A beloved character from Sesame Street may seem like an unlikely passenger on a space-bound mission, but the puppeteer inside the yellow feathered suit, Caroll Spinney, had actually been invited to join the Challenger mission.
“I once got a letter from NASA, asking if I would be willing to join a mission to orbit the Earth as Big Bird,” recalled Spinney in 2015, “to encourage kids to get interested in space.” In another interview, Spinney told the Chicago Sun-Times he was the first civilian asked to go up in the space shuttle.
The story may sound outlandish, but it was true. Taking civilians to space on the newly developed space shuttle, it was thought, was a chance to get the general public excited about space travel (and to justify NASA’s massive spending on the shuttle). In the early 1980s, NASA developed the Space Flight Participation Program to do just that.
The program was designed to launch ordinary civilians into space and included a proposal to send journalists, teachers, and celebrities along as well.
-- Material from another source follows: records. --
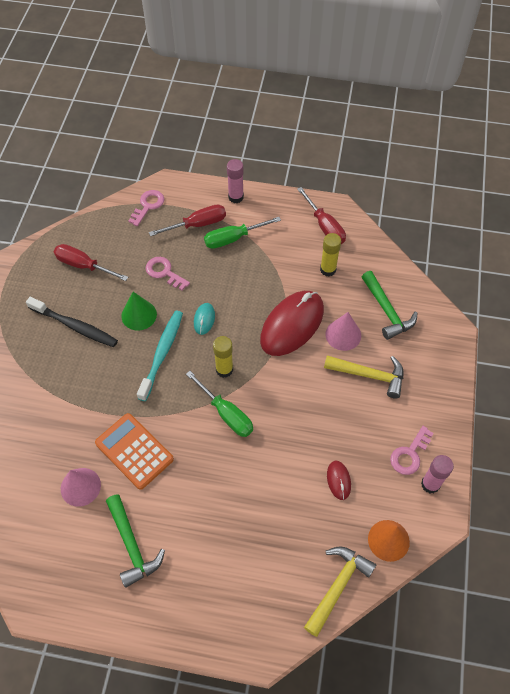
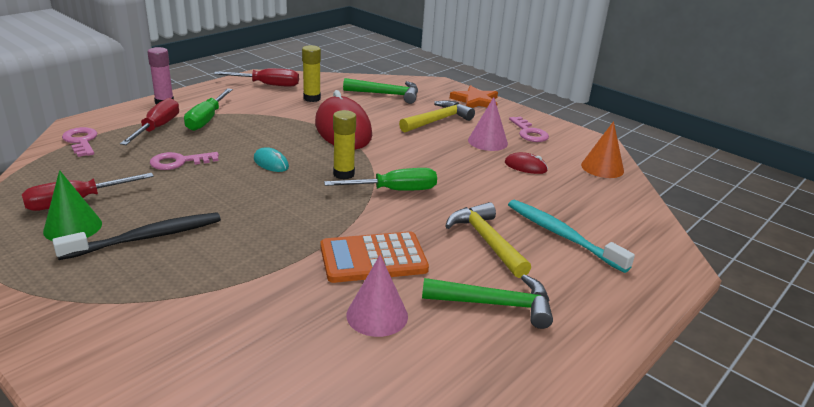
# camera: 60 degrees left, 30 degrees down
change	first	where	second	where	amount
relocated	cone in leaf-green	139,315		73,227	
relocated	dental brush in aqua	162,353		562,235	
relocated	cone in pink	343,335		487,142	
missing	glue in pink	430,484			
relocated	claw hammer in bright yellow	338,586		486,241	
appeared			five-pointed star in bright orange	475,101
Applicants included 42 network broadcasters, including major stars Walter Cronkite and Tom Brokaw.
Spinney never applied for the program, but NASA reached out to the creators of Sesame Street with a proposal to send him into space in the early 1980s. By then, his puppet was a worldwide celebrity. Spinney, who got into puppeteering when he was a child, had been part of Sesame Street since its inaugural season, performing both Big Bird and Oscar the Grouch.
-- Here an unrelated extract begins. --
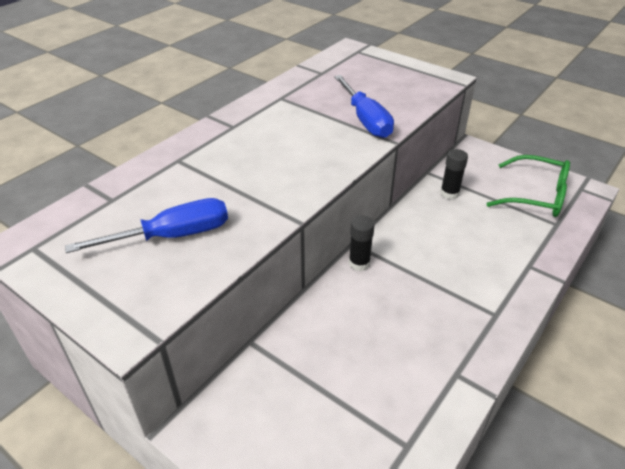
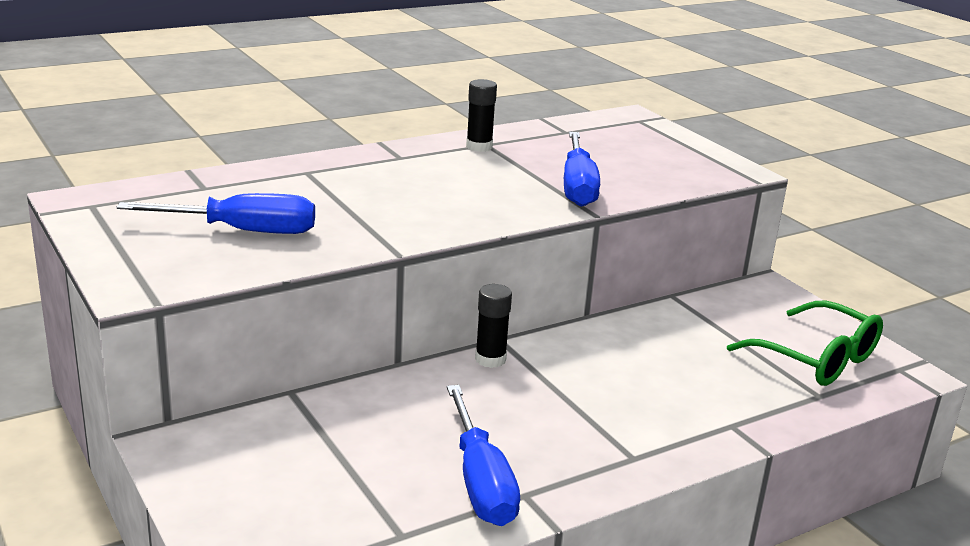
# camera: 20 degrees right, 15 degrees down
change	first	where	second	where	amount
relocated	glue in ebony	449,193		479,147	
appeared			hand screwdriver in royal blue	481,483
Played by Spinney like a massive, joyful six-year-old, Big Bird became a stand-in for Sesame Street’s viewers, learning the alphabet and discovering the ins and outs of the world right along with them. In space, he presumably would have done the same thing, bringing a dose of wonder and awe to the zero-gravity environment of orbit.
It’s not clear what sank Big Bird’s chances at a civilian spaceflight. Spinney maintains it was the puppet’s 8-foot-2 stance—a size that would have taken up a significant amount of shuttle real estate. In 2015, NASA confirmed that initial conversations with Sesame Street had taken place, but that “the plan was never approved.”
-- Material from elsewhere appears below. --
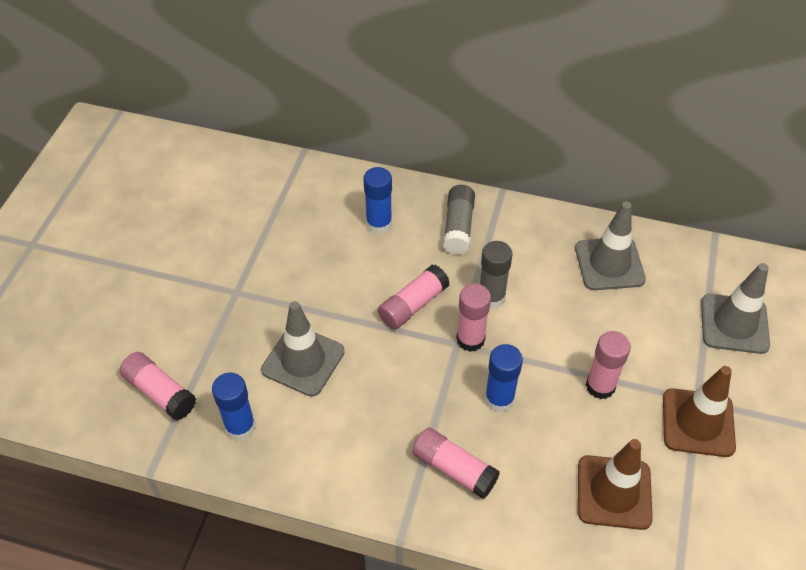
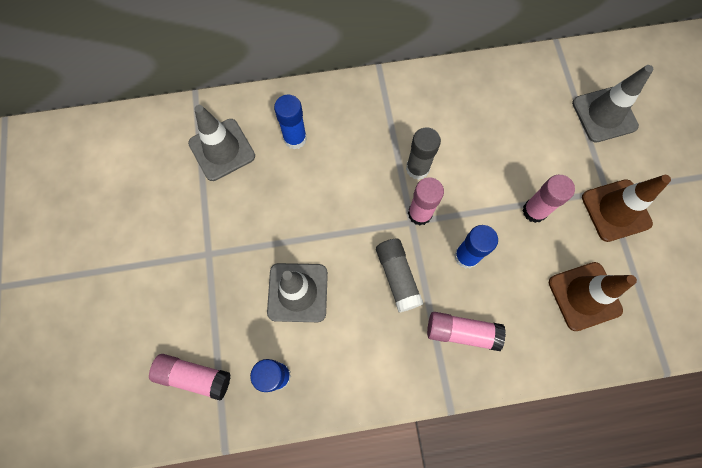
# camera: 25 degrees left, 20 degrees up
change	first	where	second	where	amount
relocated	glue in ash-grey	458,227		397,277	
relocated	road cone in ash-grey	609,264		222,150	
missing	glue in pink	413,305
The possible flight of Big Bird was not publicized at the time but surfaced when Spinney took part in I Am Big Bird, a documentary about his life and career.
Spinney didn’t go up on the Challenger, but another civilian did: Christa McAuliffe. The 37-year-old social studies teacher was selected to go to space as part of NASA’s newly minted Teacher in Space program, an offshoot of the Space Flight Participation Program. McAuliffe beat out 11,000 applicants after a rigorous selection process that included briefings and medical exams—precautions that Spinney never underwent.
What happened next was nothing short of tragic. Just 73 seconds after heading into space with a seven-member crew, the Challenger shuttle exploded in front of a national audience and a horrified NASA ground crew. Spinney was watching that day. “We all saw the ship blow apart,” he recalled. “We just stood there crying.”
Though NASA has partnered with Sesame Street for different promotions and even brought some memorabilia from the show onto a 2014 test flight, they never ended up inviting a character into space. Spinney died of natural causes on December 8, 2019, at the age of 85.